» Tasks for this exercise
1. Translate the sentence "I was understaffed and underpaid." from the Monday Musing post into Spanish.
2. Write out the passage of the Monday Musing post starting at "For those of" and ending at "was not A-Musing.", reproducing it word for word.

START Excerpt

For those of you who are new here, welcome to my Monday Musing, my weekly offering of insight and laughs on topics of relationship and emotional health, to fill your world with less heavy and more happy.
Turns out last Monday was not A-Musing.
In waiting room A folks were suffering from misinformation and confusion. In waiting room B there were emotional meltdowns going on. In waiting room C bureaucracy was tripping over itself and not just falling into rabbit holes but creating new ones. We won’t even talk about waiting room D, for your own safety. Shit was a fan-hitting, and I was on clean up duty. I was understaffed and underpaid.
But I like rallied. I mean I handled. NO ONE DIED OR WENT TO JAIL, by the grace of Grace herself. And I am here, this week, a-musing all over again, as if nothing happened #holymiracles. And through it all I did not let myself do this awful terrible thing that we are prone to do, taught to do, probably have had done to us a lot, but have no business doing and I am sharing my wisdom beloveds. Because in the midst of all of that waiting room management, a knock came on the door from the kick you while you’re down police, and I was tempted to answer that door, but I overcame my temptation.

END Excerpt
START Recorded information

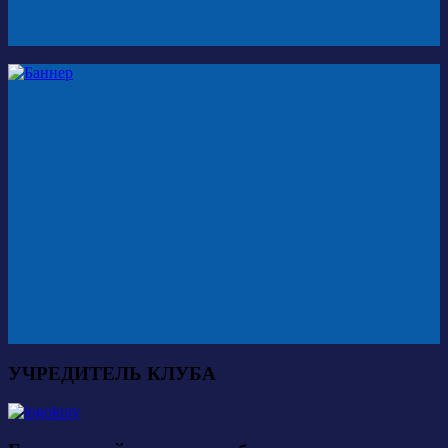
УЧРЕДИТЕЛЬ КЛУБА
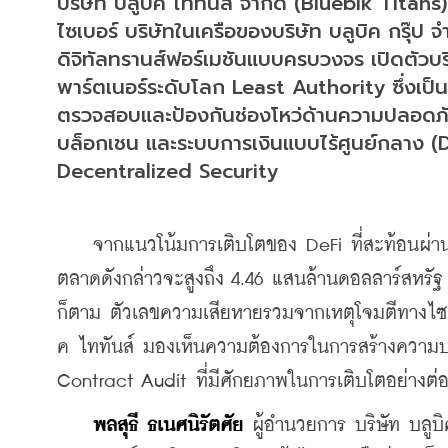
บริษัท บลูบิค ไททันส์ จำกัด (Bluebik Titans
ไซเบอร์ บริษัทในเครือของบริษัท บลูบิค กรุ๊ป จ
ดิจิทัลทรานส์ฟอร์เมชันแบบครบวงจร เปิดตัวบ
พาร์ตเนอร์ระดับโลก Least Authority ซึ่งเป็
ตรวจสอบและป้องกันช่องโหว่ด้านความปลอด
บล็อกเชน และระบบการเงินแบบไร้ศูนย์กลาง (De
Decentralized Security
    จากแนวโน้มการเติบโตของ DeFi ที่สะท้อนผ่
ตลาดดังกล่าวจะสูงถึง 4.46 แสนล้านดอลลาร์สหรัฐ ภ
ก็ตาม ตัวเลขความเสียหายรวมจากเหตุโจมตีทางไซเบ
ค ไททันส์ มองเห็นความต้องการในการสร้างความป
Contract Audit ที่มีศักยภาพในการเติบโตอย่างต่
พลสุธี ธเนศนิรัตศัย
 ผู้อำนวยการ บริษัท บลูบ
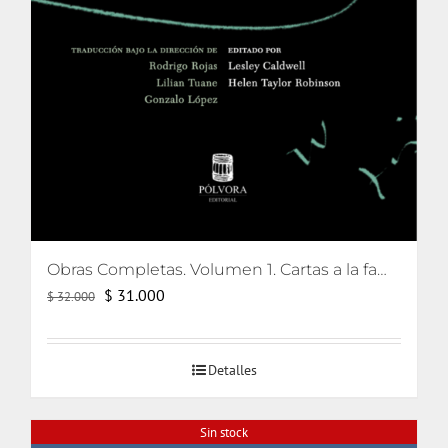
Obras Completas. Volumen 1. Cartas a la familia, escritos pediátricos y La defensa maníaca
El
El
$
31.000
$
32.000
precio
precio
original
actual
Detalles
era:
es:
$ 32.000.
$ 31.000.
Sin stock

END Recorded information

» Solved problems
1. Me faltaba personal y me pagaban poco.

2.
For those of you who are new here, welcome to my Monday Musing, my weekly offering of insight and laughs on topics of relationship and emotional health, to fill your world with less heavy and more happy.
Turns out last Monday was not A-Musing.